La Voix du Nord, histoire secrète - 05/09/2005 Un livre enquête décapant de Frédéric Lépinay

C’est un livre passionnant à bien des égards que vient de publier Frédéric Lépinay. Cette « histoire secrète » de la Voix du Nord, le quotidien auquel il a lui-même collaboré jusqu’à une période récente, est en fait une enquête fouillée sur les origines de la Voix jusqu’à la veille de la prise de contrôle par le groupe belge Rossel. Sa sortie ne pouvait mieux coller avec l’actualité. Aujourd’hui journaliste indépendant, Frédéric Lépinay a créé, pour l’occasion, la maison d’édition « Les Lumières de Lille », un titre qu’il avait déjà utilisé pour une publication périodique d’investigation.

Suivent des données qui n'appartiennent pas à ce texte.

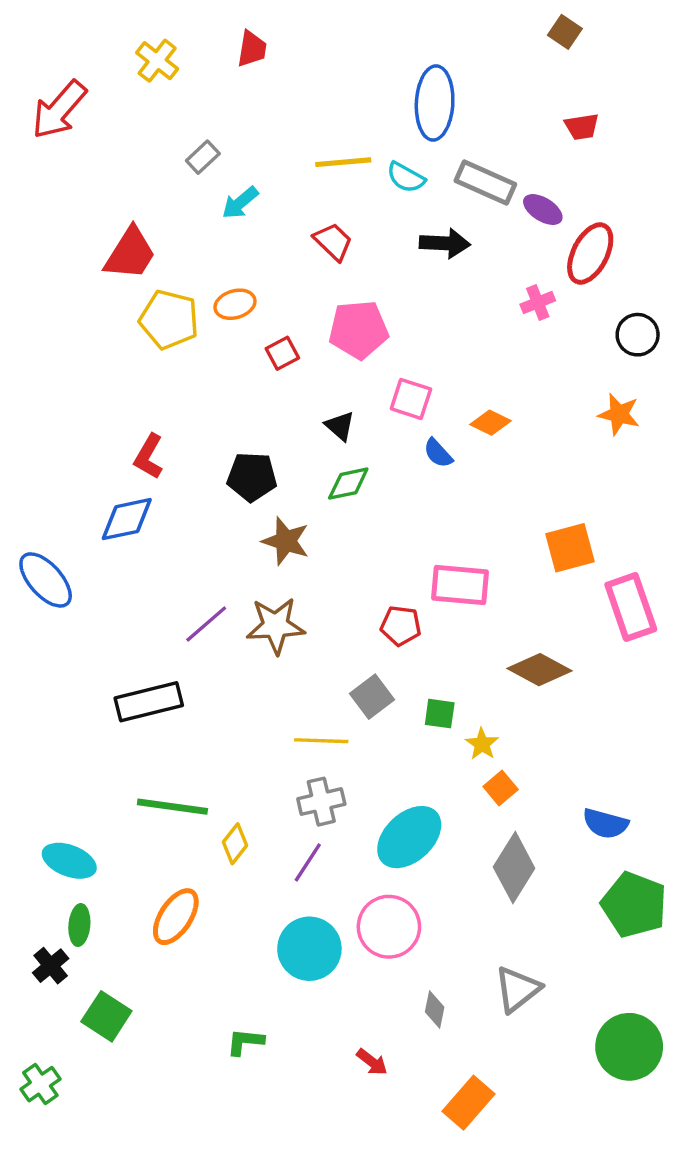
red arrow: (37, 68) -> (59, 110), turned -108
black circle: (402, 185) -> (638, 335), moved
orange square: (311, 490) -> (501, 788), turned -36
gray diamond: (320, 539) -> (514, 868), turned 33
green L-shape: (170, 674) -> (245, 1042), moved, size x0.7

« L’histoire du journal lillois, explique l’auteur, ne se limite pas aux quinze dernières années de violentes turbulences financières qui ont secoué l’entreprise et démoralisé une grande partie de son personnel. En fait, les mauvaises actions ont commencé dès 1944 ».

La séance de dédicaces du livre de Frédéric Lépinay a connu un beau succès au Club, lundi 5 septembre.
Photo : Gérard Rouy

On l’aura compris, Frédéric Lépinay revient sur le conflit qui, dès la Libération, a opposé les dirigeants de « La Voix du Nord » aux résistants qui ont créé et animé la feuille clandestine à partir d’avril 1941. L’air et le refrain son connus. Les couplets beaucoup moins. Dès les premières pages, nous apprenons que le titre revendiqué par Nathalis Dumez (co-fondateur avec le policier lillois Jules Noutour)à son retour de déportation appartient en fait juridiquement à l’avocat Me Jean Brackers d’Hugo, décédé en 1965.

Photo : Gérard Rouy

Si les motivations de Dumez et Noutour, en créant cette publication dans la clandestinité, ne font pas de doute, on ne sait pas pourquoi ils ont choisi de l’appeler « La Voix du Nord », un titre récurrent dans la presse nordiste. On le trouve pour la première fois en 1846 ! Lorsque Me Brackers d’Hugo lance sa propre "Voix du Nord" en 1939 (une publication monarchiste), le titre en est déjà à sa quatrième utilisation. Il y en aura bien d’autres. Mais, souligne malicieusement Frédéric Lépinay, il est impossible de savoir si les droits de propriété intellectuelle liés au titre déposé par l’avocat royaliste ont bien été cédés à la "Voix du Nord" que nous connaissons. Ainsi, ces droits resteraient-ils aujourd’hui acquis aux descendants de Brackers d’Hugo jusqu’en... 2036 !

Photo : Gérard Rouy

« La situation est inédite, écrit Lépinay. Un des plus grands quotidiens de France ne serait pas pleinement propriétaire de son titre pour avoir refusé de reconnaître les droits de ses fondateurs il y a plus de 60 ans ».

Au long de ses 349 pages, le livre détaille et décortique les grandes étapes, en donnant force détails sur les faits et les hommes. Les vérités occultées depuis la prise en main en 1944, la constitution du groupe multimédia, le RES, la filiale Age Conseil, l’arrivée de la Socpresse, puis de Dassault, etc. On n’avait jamais rien lu d’aussi précis sur La Voix. Ces éléments d’enquête sont essentiels pour connaître les rouages et les dessous d’un grand titre comme celui-là. Le lecteur appréciera de savoir qui est et comment fonctionne un média qui leur livre l’information chaque matin. "Comment peut-on,interroge l’auteur, se référer aux valeurs de la Résistance quand on cache la vérité sur son propre journal ?"

Philippe Allienne

La Voix du Nord - Histoire secrète - Ed Les Lumières de Lille - Frédéric Lépinay - août 2005

Après une rencontre dédicaces au Club de la presse, le 5 septembre, Frédéric Lépinay participera à un débat autour de son enquête, toujours au club,le 22 septembre. Le livre est disponible en librairie et au Club.